歴代天皇が、初代神武天皇と仁徳天皇を模範としていたと言うのは紛れも無い事実です。
百姓は職業により身分の差は有りません。それぞれが自分の仕事に専念し、世の中の役に立てば良いのです。[勝ち組]とか[負け組]は私の最も忌み嫌う言葉です。
最後に日露戦争について書きます。日露戦争の勝利を決定付けた日本海海戦で、東郷平八郎大将率いる連合艦隊は、ロシアのバルチック艦隊をほぼ撃滅しております。
戦後、砲兵の人達は
「みんな東郷さんは偉い偉いと言うけれど、敵艦に大砲の弾を命中させたのは俺達だぞ」と言っていたそうです。

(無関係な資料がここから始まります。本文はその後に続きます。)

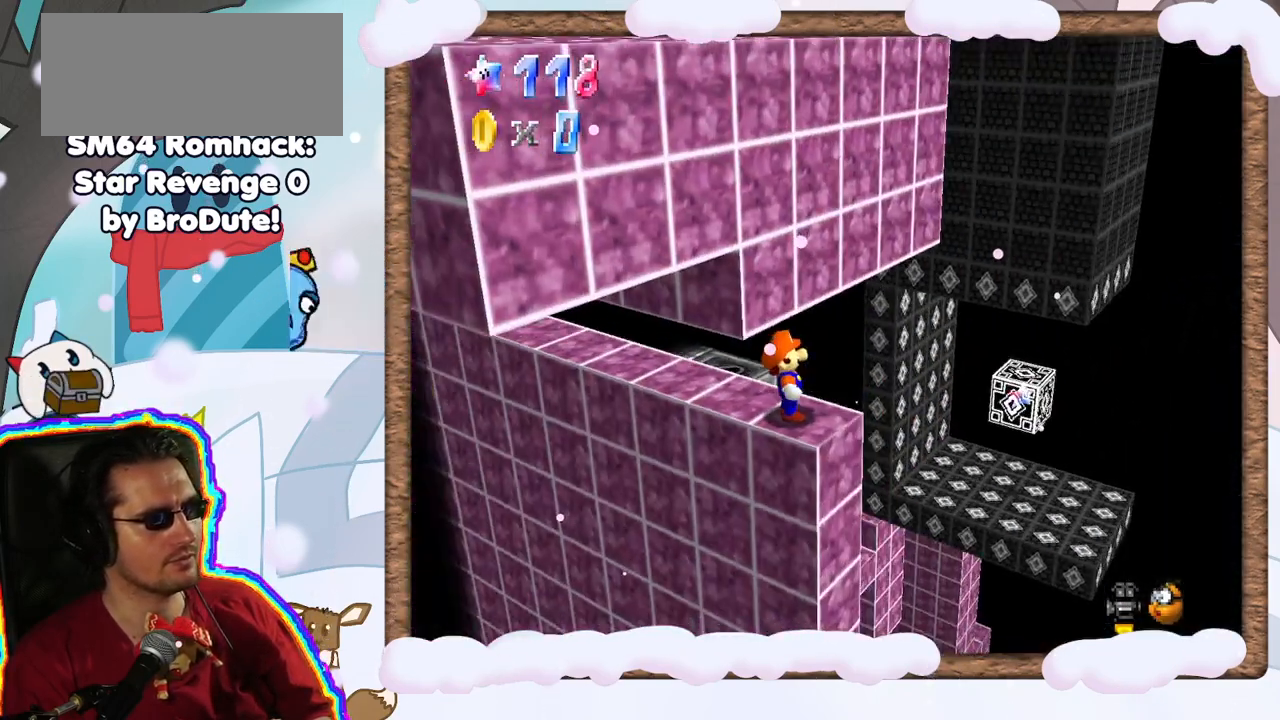
{"dt_ms": 500, "buttons": [], "left_stick": "center", "events": [[317, "C_RIGHT", "down"], [483, "C_RIGHT", "up"]]}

確かにそうです。秋山真之参謀が必勝の作戦を考え、東郷平八郎司令官が敵前8000mで大胆不敵な大回頭を決断しても、砲兵の人達が放つ大砲の弾が敵艦に命中しなければ勝てなかったのですから。日本海海戦の古今未曾有の大勝利は、司令官、作戦参謀、砲兵がそれぞれに役割を完璧に遂行した結果なのです。
翻って現在の我が国の政治を見るとどうでしょうか?国民(百姓)は毎日真面目に働いているのに、一向に景気は良くなりません。財務省が財政法4条を盾に緊縮財政をやり続けているからです。長期間不景気が続く時には積極的な財政出動をすれば景気はよくなります。
故安倍晋三総理は、「財務省をぶっ潰す、財政法も改正する」と言っていたそうです。政治家も官僚も、国民の為しっかりと役割を果たて貰いたいものです。
財務省解体デモは、故安倍晋三総理の霊魂が導いているのかな?とふと思ってしまいました。菅田拝
補足説明
注1 国見(くにみ)・・・ 国見とは、天皇が高いところから百姓の生活の様子をご覧になる事です。
注2 朕(ちん)・・・ 朕は私の意です、始皇帝が一人称の朕を、皇帝のみに使用するようにしてから、シナの皇帝や日本の天皇も朕と言うようになりました。